◆ **HOW TO COMPLETE THIS TASK**
Each record should be given back exactly, with none missing.

================

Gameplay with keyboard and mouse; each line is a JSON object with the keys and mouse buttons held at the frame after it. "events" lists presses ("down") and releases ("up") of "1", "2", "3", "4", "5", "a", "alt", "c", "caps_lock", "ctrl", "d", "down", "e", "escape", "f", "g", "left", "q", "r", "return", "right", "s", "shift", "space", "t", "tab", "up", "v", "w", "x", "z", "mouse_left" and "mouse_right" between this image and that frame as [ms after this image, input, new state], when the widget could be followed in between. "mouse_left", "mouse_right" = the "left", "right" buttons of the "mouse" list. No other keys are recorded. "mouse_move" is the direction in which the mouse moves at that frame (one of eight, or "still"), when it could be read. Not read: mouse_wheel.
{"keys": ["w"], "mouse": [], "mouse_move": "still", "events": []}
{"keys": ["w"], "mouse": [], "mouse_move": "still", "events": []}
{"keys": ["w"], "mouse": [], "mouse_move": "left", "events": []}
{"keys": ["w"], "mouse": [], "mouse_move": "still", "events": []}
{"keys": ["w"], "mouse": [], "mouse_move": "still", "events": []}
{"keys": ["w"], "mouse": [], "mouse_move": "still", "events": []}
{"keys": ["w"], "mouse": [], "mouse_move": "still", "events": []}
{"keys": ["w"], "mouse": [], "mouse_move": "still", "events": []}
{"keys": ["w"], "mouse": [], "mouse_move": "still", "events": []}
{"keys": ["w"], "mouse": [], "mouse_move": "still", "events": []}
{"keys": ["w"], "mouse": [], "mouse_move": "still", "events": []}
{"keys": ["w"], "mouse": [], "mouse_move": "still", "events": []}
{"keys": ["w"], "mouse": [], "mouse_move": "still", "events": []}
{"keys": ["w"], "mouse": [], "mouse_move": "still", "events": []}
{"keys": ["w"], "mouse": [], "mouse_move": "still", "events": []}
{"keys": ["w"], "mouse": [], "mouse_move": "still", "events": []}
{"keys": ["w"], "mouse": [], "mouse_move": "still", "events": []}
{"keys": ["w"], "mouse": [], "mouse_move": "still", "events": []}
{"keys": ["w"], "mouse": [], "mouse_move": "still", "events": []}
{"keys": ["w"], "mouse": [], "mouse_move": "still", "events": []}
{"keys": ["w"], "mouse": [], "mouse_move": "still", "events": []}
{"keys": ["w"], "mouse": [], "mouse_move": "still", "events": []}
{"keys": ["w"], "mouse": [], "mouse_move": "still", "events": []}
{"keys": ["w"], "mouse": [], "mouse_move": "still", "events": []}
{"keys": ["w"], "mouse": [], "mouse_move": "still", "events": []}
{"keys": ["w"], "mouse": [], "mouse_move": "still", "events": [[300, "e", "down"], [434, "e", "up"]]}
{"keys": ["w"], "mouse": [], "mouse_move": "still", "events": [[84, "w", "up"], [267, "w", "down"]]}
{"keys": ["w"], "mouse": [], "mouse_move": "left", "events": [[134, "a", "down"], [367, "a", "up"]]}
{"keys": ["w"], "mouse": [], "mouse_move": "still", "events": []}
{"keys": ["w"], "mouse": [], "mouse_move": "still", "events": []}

================

◆ **OUTPUT FOR THIS TASK**
Gameplay with keyboard and mouse; each line is a JSON object with the keys and mouse buttons held at the frame after it. "events" lists presses ("down") and releases ("up") of "1", "2", "3", "4", "5", "a", "alt", "c", "caps_lock", "ctrl", "d", "down", "e", "escape", "f", "g", "left", "q", "r", "return", "right", "s", "shift", "space", "t", "tab", "up", "v", "w", "x", "z", "mouse_left" and "mouse_right" between this image and that frame as [ms after this image, input, new state], when the widget could be followed in between. "mouse_left", "mouse_right" = the "left", "right" buttons of the "mouse" list. No other keys are recorded. "mouse_move" is the direction in which the mouse moves at that frame (one of eight, or "still"), when it could be read. Not read: mouse_wheel.
{"keys": ["w"], "mouse": [], "mouse_move": "still", "events": []}
{"keys": ["w"], "mouse": [], "mouse_move": "still", "events": []}
{"keys": ["w"], "mouse": [], "mouse_move": "left", "events": []}
{"keys": ["w"], "mouse": [], "mouse_move": "still", "events": []}
{"keys": ["w"], "mouse": [], "mouse_move": "still", "events": []}
{"keys": ["w"], "mouse": [], "mouse_move": "still", "events": []}
{"keys": ["w"], "mouse": [], "mouse_move": "still", "events": []}
{"keys": ["w"], "mouse": [], "mouse_move": "still", "events": []}
{"keys": ["w"], "mouse": [], "mouse_move": "still", "events": []}
{"keys": ["w"], "mouse": [], "mouse_move": "still", "events": []}
{"keys": ["w"], "mouse": [], "mouse_move": "still", "events": []}
{"keys": ["w"], "mouse": [], "mouse_move": "still", "events": []}
{"keys": ["w"], "mouse": [], "mouse_move": "still", "events": []}
{"keys": ["w"], "mouse": [], "mouse_move": "still", "events": []}
{"keys": ["w"], "mouse": [], "mouse_move": "still", "events": []}
{"keys": ["w"], "mouse": [], "mouse_move": "still", "events": []}
{"keys": ["w"], "mouse": [], "mouse_move": "still", "events": []}
{"keys": ["w"], "mouse": [], "mouse_move": "still", "events": []}
{"keys": ["w"], "mouse": [], "mouse_move": "still", "events": []}
{"keys": ["w"], "mouse": [], "mouse_move": "still", "events": []}
{"keys": ["w"], "mouse": [], "mouse_move": "still", "events": []}
{"keys": ["w"], "mouse": [], "mouse_move": "still", "events": []}
{"keys": ["w"], "mouse": [], "mouse_move": "still", "events": []}
{"keys": ["w"], "mouse": [], "mouse_move": "still", "events": []}
{"keys": ["w"], "mouse": [], "mouse_move": "still", "events": []}
{"keys": ["w"], "mouse": [], "mouse_move": "still", "events": [[300, "e", "down"], [434, "e", "up"]]}
{"keys": ["w"], "mouse": [], "mouse_move": "still", "events": [[84, "w", "up"], [267, "w", "down"]]}
{"keys": ["w"], "mouse": [], "mouse_move": "left", "events": [[134, "a", "down"], [367, "a", "up"]]}
{"keys": ["w"], "mouse": [], "mouse_move": "still", "events": []}
{"keys": ["w"], "mouse": [], "mouse_move": "still", "events": []}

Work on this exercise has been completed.